Talking Slide Avatars: Open-Source Multimodal Communication Approach for Teaching

Slide-based teaching is widely used in higher education, yet in online, hybrid, and asynchronous contexts, slides often lose the instructor presence, narrative continuity, and expressive framing that help learners connect with content. Full lecture video can partly restore these qualities, but it is time-consuming to record, revise, and reuse. This study addresses that pedagogical and production challenge by presenting a practice-based analysis of an open-source workflow for creating talking slide avatars for slide-based teaching. The workflow integrates OpenVoice for text-to-speech generation and voice cloning with Ditto-TalkingHead for audio-driven talking-image synthesis, enabling instructors to transform a script and a static portrait into a short narrated video that can be embedded in slide decks or HTML-based lecture materials. Rather than treating this workflow merely as a technical solution, the study frames talking slide avatars as multimodal communication artifacts at the intersection of digital pedagogy, aesthetic education, and art-technology practice. Using a practice-based implementation and analytic reflection approach, the study documents the production pipeline, examines its communicative and aesthetic affordances, and proposes practical guidelines for script length, image selection, pacing, disclosure, accessibility, and ethical use. The study makes three primary contributions: it presents an educator-oriented open-source production model, reframes talking avatars as an educational communication design problem, and proposes a responsible pathway for incorporating generative synthetic media into teaching. It concludes that short, transparent, and carefully designed avatars can humanize slide-based instruction while providing a reusable communicative layer for introductions, transitions, reminders, and recaps across online, hybrid, and asynchronous learning environments.

翻译：基于幻灯片的讲授在高等教育中得到广泛应用，但在线上、混合与异步教学情境中，幻灯片往往缺失教师临场感、叙事连贯性及表达框架，这些元素本可帮助学习者与教学内容建立联结。
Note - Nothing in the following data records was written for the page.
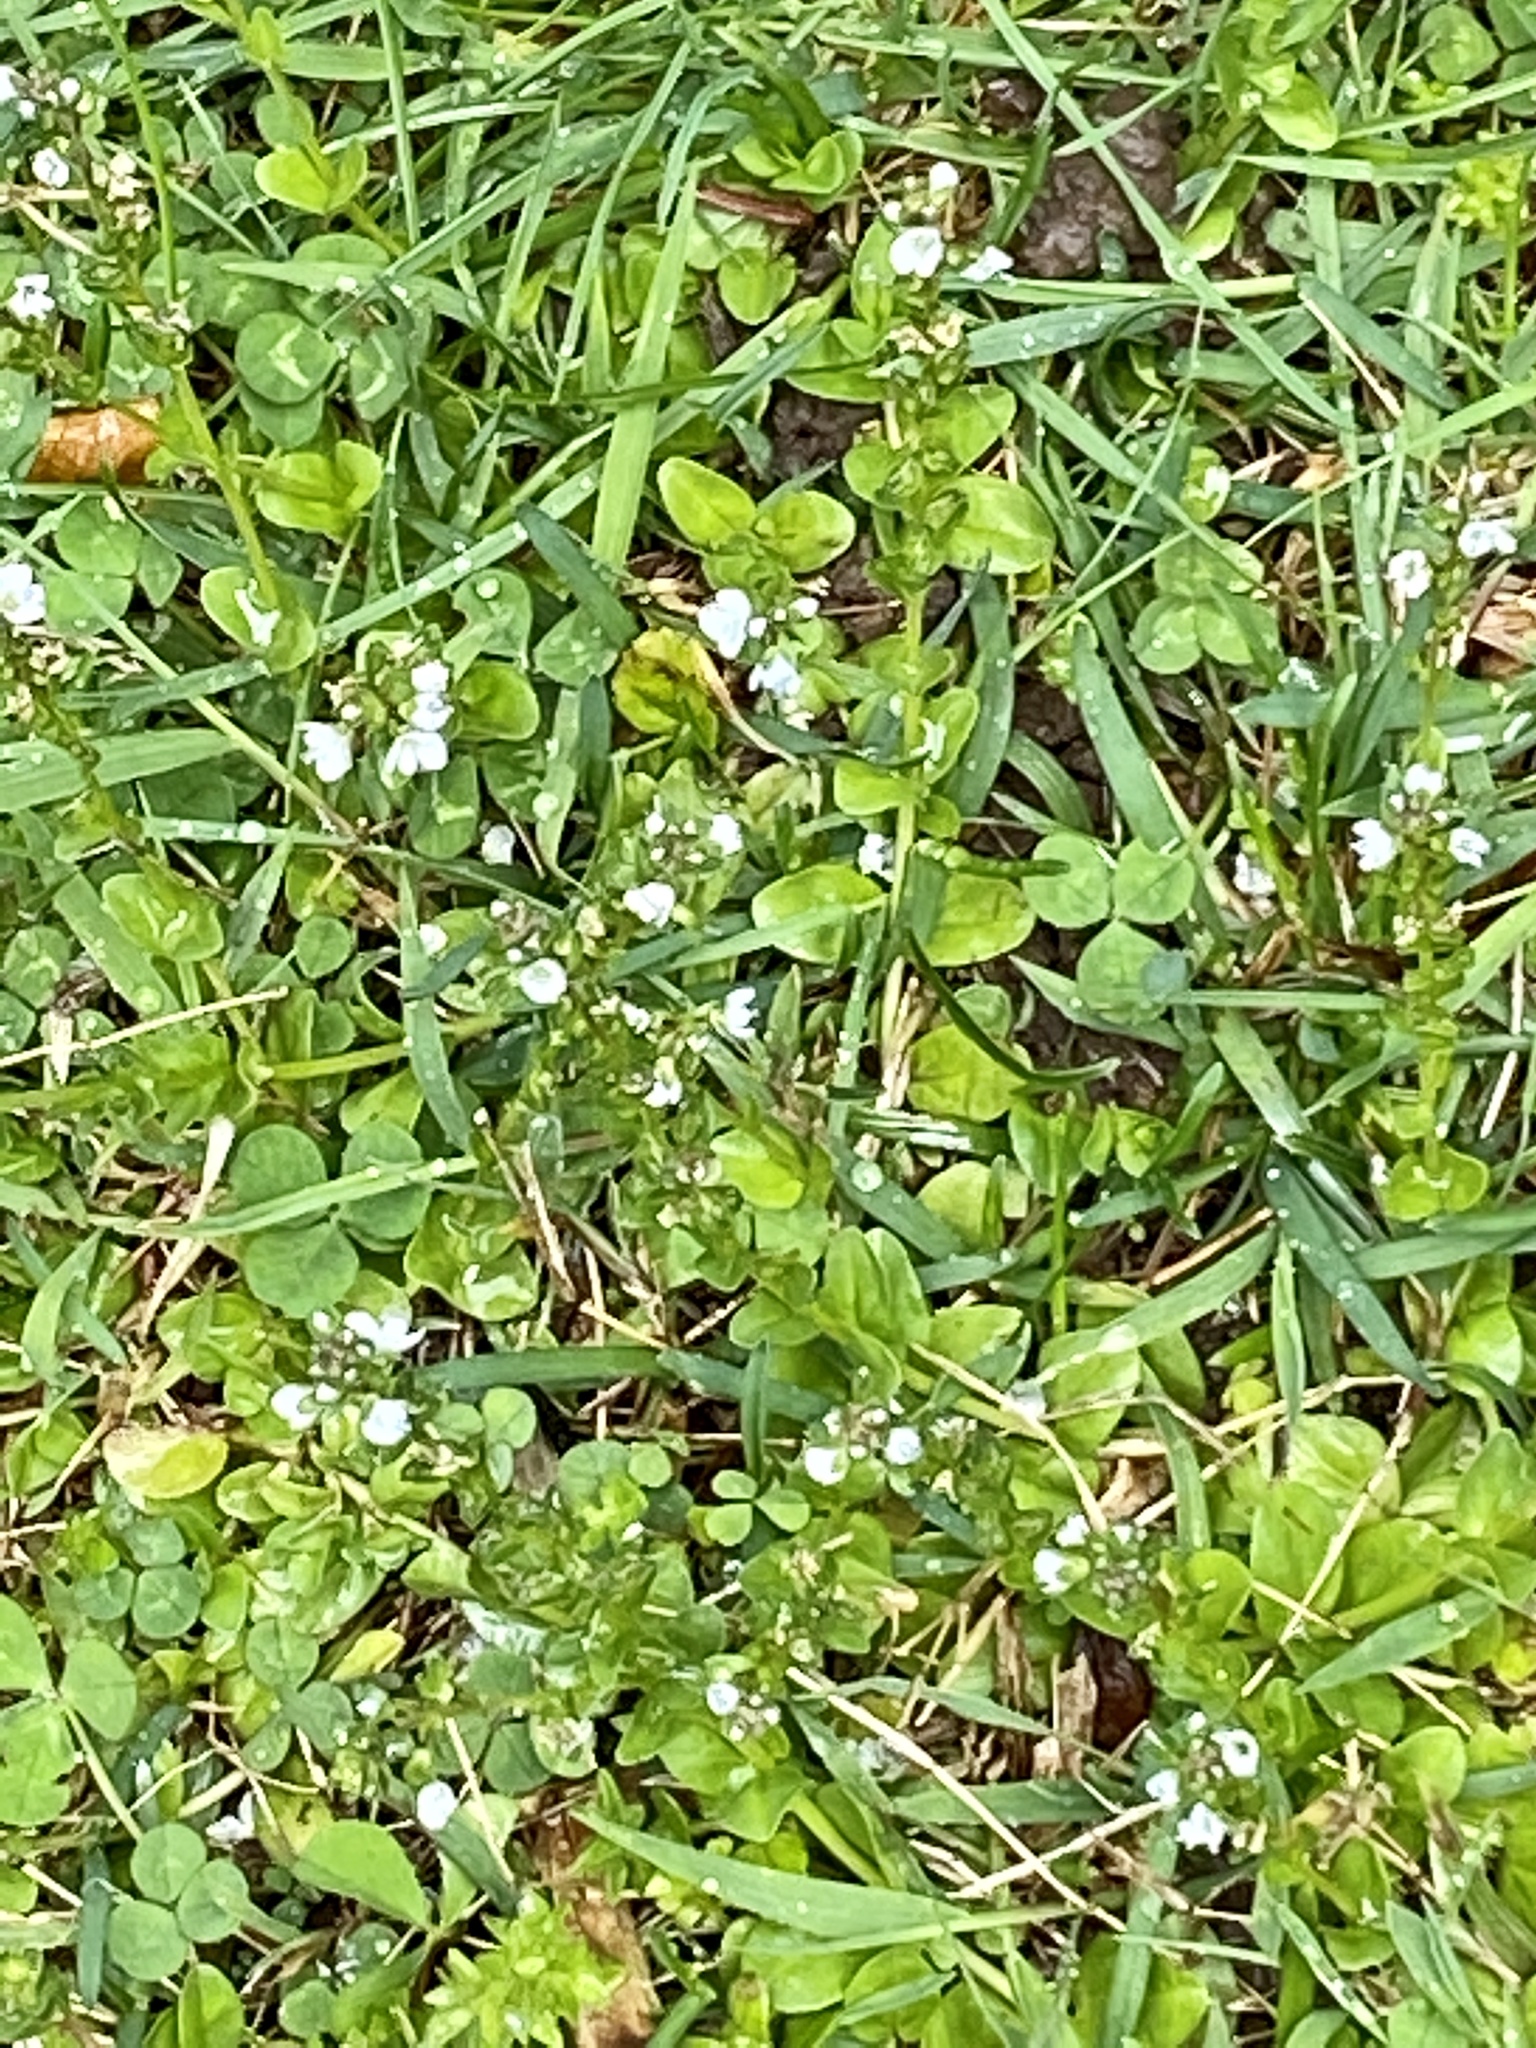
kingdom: Plantae
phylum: Tracheophyta
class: Magnoliopsida
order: Lamiales
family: Plantaginaceae
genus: Veronica
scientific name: Veronica serpyllifolia
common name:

完整讲座视频虽能部分恢复这些特质，但录制、修订和复用耗时长。本研究通过实践导向的分析，针对这一教学与制作挑战，提出了一种用于创建幻灯片教学"说话虚拟助教"的开源工作流。该工作流整合了用于文本转语音生成与语音克隆的OpenVoice，以及用于音频驱动的说话图像合成的Ditto-TalkingHead，使教师能够将脚本与静态肖像转化为可嵌入幻灯片系列或基于HTML的讲座材料的短叙事视频。本研究并未将该工作流仅视为技术方案，而是将说话幻灯片虚拟助教定位为数字教学法、审美教育与艺术-科技实践交叉领域的多模态沟通产物。采用基于实践的实施与反思分析方法，本研究记录了生产流程，审视了其沟通与审美可供性，并提出了关于脚本长度、图像选择、节奏、透明度、可及性与伦理使用的实践指南。本研究做出三项主要贡献：提出了面向教育者的开源生产模型；将说话虚拟助教重述为教育沟通设计问题；提出了将生成式合成媒体纳入教学的责任路径。结论指出，简短、透明且精心设计的虚拟助教可在线上、混合与异步学习环境中为人性化幻灯片教学提供可复用的沟通层，适用于引言、过渡、提醒与总结场景。